Foreign Direct Investment (FDI)
The Government of India amended the FDI policy in 2014 to increase the FDI inflow. The government increased the foreign investment upper limit from 26% to 49% in insurance sector. After the introduction of Make in India initiative, government liberalized FDI in some key sectors including Telecommunications, Agriculture, Pharmaceuticals, Civil Aviation, Space, Insurance and Pensions and Medical Devices etc.
Ease of Doing Business
Recently India climbed 14 ranks in the World Bank’s annual report on Ease of Doing Business, ‘Doing Business 2020’. This sharp rise in the position of the country can be attributed to reforms brought in the different sectors of Make in India.
Basic Metals and Cement
The bureaucratic approach of governments of India has always made it difficult for foreign investors to set up industries in India. Apart from bureaucracy, other factors such as corruption, lack of proper infrastructure and not so good labour laws refrain investors from investing in India. However, the current Modi government under the Make in India scheme is trying its best to eradicate these issues from the country and develop the country as an outsourcing hub.

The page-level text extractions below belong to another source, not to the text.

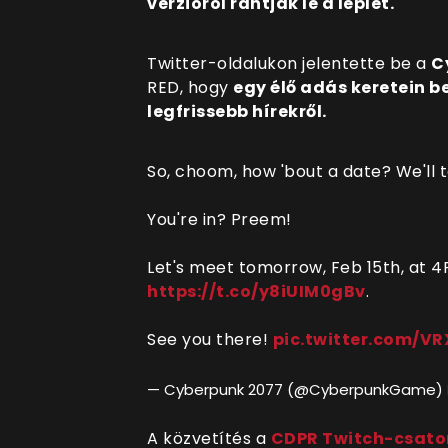
verzióról rántják le a leplet.
Twitter-oldalukon jelentette be a
C
RED, hogy
egy élő adás keretein b
legfrissebb hírekről.
So, choom, how 'bout a date? We'll t
You're in? Preem!
Let's meet tomorrow, Feb 15th, at 4
https://t.co/y8iUIM0gBv
.
See you there!
pic.twitter.com/V
— Cyberpunk 2077 (@CyberpunkGame)
A közvetítés a
CDPR Twitch-csato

India’s rank in ‘ease of doing business index’ is not so good and this is one of the universally noted disadvantages of investing in India. Even the current government is often questioned regarding the poor labour reforms in India which ultimately affects the Foreign Direct Investment in the country. Several tech companies are still not interested in the Make in India campaign and continue to manufacture their components in China.

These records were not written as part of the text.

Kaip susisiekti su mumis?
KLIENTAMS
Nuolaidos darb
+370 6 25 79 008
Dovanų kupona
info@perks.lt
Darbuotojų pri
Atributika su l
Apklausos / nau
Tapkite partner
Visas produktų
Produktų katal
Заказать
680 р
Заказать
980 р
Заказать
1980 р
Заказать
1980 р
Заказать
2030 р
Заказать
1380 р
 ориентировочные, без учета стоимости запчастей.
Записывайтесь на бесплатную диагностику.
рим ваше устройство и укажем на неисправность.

Make in India initiative focuses on enhancing skill development, build manufacturing infrastructure and make India a global manufacturing hub. This scheme launched by the government intends to attract investments from across the globe and create employment opportunities for the youth of the country. There are about twenty-five sectors of Make in India initiative that needs to be promoted to cater to the needs and demands of foreign investors. All in all, this is an excellent initiative taken by the government of India which is aiming at the overall development of the nation. However, there is a need to reform the labour laws, curb corruption and remove bureaucracy from the country to make India more feasible to invest in and start a new business.